Friday at lunch I ran into a male co-worker at Subway and we ate lunch together, but I wondered if I was doing something wrong. It was lunch and nothing else. Clearly, it was fine, but I doubted myself. I was with friends on Saturday and felt like I needed to let this new man know where I was so he wouldn't have to worry. I told him because even though I was visiting with friends, and being a responsible adult that acts like a Mom in all situations, I felt guilt. I felt like the old lady in a group of younger people and didn't even flirt with anyone, but I felt like being out was enough to have to explain myself. I gave my Dad a hug last night and smelled his cologne when I left, lingering on my skin, and wondered if there would be a problem with that if I were going home to this man.
I know this is all in my head. This new man has done nothing to encourage these fears but matter to me. It's my past experience shadowing my present. It's the first time since my ex that someone really matters and the first time I've had to face the scars of his jealousy.
I saw a friend at my high school reunion with his new girlfriend. Before her, his social media was full of his topless exercise routines. He fully understood the public service he was offering, but with the new woman in his life, these moments stopped. It looks normal. It looks appropriate. I don't know if it is, because my reference points are skewed.

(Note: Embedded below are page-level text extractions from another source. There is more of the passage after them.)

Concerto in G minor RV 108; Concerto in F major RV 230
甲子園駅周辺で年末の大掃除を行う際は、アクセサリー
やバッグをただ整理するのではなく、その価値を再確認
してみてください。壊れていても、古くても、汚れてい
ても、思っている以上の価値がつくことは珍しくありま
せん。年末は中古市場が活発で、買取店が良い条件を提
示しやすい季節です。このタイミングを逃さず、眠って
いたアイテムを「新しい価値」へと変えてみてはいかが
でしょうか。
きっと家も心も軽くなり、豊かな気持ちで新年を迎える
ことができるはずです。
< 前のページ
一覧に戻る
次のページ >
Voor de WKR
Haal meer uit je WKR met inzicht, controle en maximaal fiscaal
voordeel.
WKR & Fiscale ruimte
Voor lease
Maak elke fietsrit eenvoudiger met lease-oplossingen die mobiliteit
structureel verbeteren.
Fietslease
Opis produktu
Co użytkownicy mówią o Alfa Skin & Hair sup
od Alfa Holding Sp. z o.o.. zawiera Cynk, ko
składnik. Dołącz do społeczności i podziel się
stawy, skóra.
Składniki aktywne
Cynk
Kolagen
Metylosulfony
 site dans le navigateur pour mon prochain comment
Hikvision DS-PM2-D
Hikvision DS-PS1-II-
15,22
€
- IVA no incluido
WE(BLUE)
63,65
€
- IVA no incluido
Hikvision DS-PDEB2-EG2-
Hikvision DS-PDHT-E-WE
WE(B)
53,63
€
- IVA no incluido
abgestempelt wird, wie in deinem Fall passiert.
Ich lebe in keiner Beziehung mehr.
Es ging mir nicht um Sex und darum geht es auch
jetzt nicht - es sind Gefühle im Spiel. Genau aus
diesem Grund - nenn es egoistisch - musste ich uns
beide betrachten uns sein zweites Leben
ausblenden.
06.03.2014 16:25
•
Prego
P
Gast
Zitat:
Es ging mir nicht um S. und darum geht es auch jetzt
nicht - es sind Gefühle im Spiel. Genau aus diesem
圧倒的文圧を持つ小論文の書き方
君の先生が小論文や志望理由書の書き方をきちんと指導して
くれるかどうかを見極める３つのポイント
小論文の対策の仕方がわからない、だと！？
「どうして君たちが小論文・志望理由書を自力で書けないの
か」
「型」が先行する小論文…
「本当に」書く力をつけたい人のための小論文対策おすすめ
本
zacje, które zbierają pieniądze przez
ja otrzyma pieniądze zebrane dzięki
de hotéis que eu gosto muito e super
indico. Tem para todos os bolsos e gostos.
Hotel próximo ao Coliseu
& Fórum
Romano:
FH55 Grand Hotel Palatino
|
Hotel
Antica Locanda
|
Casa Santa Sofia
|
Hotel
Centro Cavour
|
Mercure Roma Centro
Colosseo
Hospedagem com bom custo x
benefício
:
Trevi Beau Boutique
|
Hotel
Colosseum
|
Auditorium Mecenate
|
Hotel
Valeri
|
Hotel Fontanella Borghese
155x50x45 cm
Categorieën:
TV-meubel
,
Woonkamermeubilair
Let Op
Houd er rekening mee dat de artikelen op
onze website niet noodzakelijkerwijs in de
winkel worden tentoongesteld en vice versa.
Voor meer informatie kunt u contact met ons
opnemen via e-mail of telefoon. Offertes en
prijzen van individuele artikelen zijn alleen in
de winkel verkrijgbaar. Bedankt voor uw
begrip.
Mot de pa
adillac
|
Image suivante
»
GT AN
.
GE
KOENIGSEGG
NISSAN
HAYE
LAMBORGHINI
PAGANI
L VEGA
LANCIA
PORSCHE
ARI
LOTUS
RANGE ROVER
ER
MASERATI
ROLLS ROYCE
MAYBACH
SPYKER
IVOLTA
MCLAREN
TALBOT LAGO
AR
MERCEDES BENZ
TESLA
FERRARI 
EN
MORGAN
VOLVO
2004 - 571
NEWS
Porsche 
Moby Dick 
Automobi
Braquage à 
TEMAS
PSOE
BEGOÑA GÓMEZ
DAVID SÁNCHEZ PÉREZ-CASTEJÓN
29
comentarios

I get to learn what normal is. Like all new things there's excitement and fear but I'm adaptable. I can learn to walk like a duck. I can learn that someone else's sense of security isn't my full responsibility and as I was told on a call yesterday, I am so worthy of so much. I just have to step into understanding that in my skin, and no longer just as a sometime reminder in my head.
There should be simpler moments to concern myself with . . . Like do I aim for more sleep, or do I get moving so I can chase the sun?